Location
- 1200 Aguilar Road Yona, Guam 96915 13°22′30″N 144°44′51″E﻿ / ﻿13.3751°N 144.7476°E

Information
- Type: Adventist
- Established: 1949
- Grades: K-12
- Affiliation: Seventh-day Adventist Church
- Website: gaasda.org

= Guam Adventist Academy =

Guam Adventist Academy (GAA) is a K-12 private school run by the Seventh-day Adventist Church in Guam and the Seventh-day Adventist Guam Micronesia Mission, in Yona, Guam. The school's Windward Hills campus is across the street from the Windward Hills Golf Club.
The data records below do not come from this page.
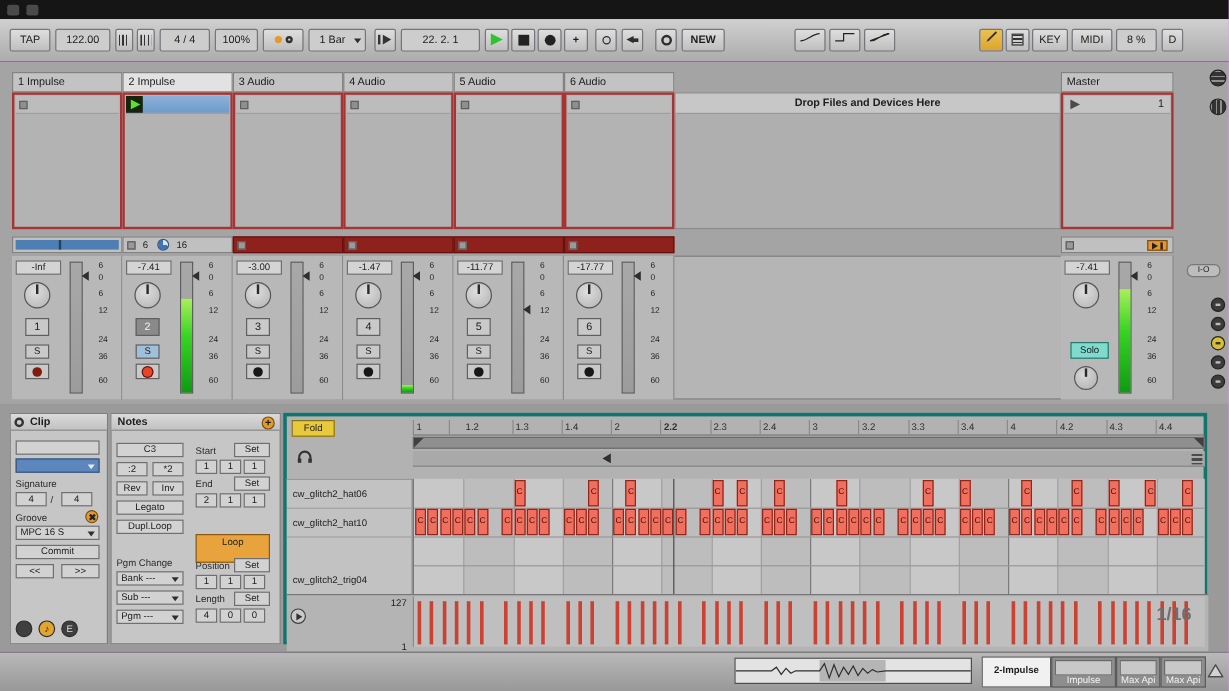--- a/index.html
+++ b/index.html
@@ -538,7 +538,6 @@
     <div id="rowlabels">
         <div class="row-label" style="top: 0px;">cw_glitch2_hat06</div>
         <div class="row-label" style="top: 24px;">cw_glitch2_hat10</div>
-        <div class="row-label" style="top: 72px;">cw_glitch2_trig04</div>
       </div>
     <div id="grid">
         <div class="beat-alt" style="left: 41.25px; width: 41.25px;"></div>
In 1949, Pastor Dunton founded what would become the GAA in Dededo, with an enrollment of 26 pupils. The second GAA school in Talofofo was opened in 1951.

By 1957, the two schools merged into one K-12 institution, located in Agaña Heights. In July 1963, the institution secured what would become its current location in Windward Hills.

In 2007, the school had about 100 students.

As of 2010, the school combined the high school graduation and the eighth grade promotion exercises into a single ceremony.

==Activities==

The athletic teams are called the "Angels."

The Angels had a Middle School Basketball team with the two stars being point guard #0(leader in steals and assists)and (#50, leader in points and blocks)would still be very skillful and would have a much better statistical year.

The school has a career day every year.

Electives offered in the school include Japanese, Spanish, Korean, Handbell Choir, woodworking, small engines, anatomy and physiology, and gardening.